Reproduce word for word the lines between those holding "orange vase [638,129,667,171]" and "red bowl [340,169,352,212]", inclusive, and nothing else from the data below.

## Dataset entries
□ □ □ □ □
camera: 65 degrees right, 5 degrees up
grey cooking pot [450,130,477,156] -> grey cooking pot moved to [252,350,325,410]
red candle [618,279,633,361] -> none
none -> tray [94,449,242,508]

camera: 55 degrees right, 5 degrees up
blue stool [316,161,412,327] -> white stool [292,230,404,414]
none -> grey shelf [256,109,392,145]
□ □ □ □ □
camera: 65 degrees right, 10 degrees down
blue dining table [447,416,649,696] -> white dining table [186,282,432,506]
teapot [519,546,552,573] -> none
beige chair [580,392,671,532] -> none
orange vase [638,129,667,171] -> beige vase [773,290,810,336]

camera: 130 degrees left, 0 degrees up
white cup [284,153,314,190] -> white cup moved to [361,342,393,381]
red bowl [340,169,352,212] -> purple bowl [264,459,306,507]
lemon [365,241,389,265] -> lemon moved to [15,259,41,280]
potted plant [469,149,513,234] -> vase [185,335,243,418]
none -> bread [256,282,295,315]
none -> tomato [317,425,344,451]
□ □ □ □ □
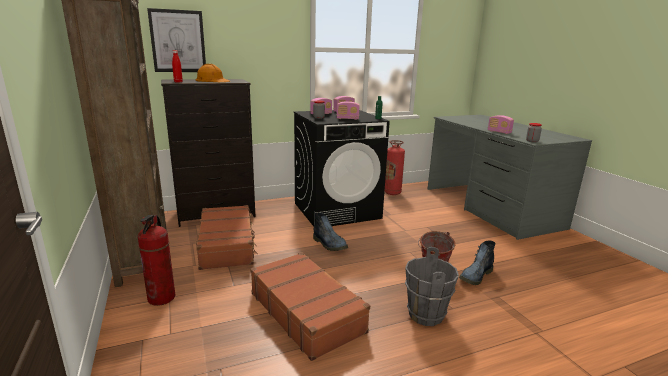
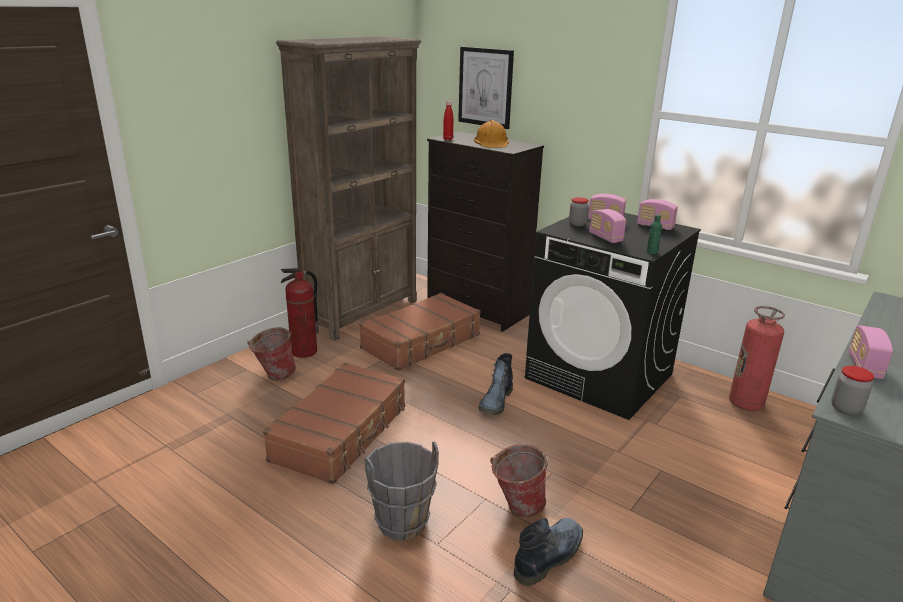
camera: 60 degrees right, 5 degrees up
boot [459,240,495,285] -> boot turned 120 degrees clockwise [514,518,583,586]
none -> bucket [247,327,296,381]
□ □ □ □ □
## Worked solution
orange vase [638,129,667,171] -> beige vase [773,290,810,336]

camera: 130 degrees left, 0 degrees up
white cup [284,153,314,190] -> white cup moved to [361,342,393,381]
red bowl [340,169,352,212] -> purple bowl [264,459,306,507]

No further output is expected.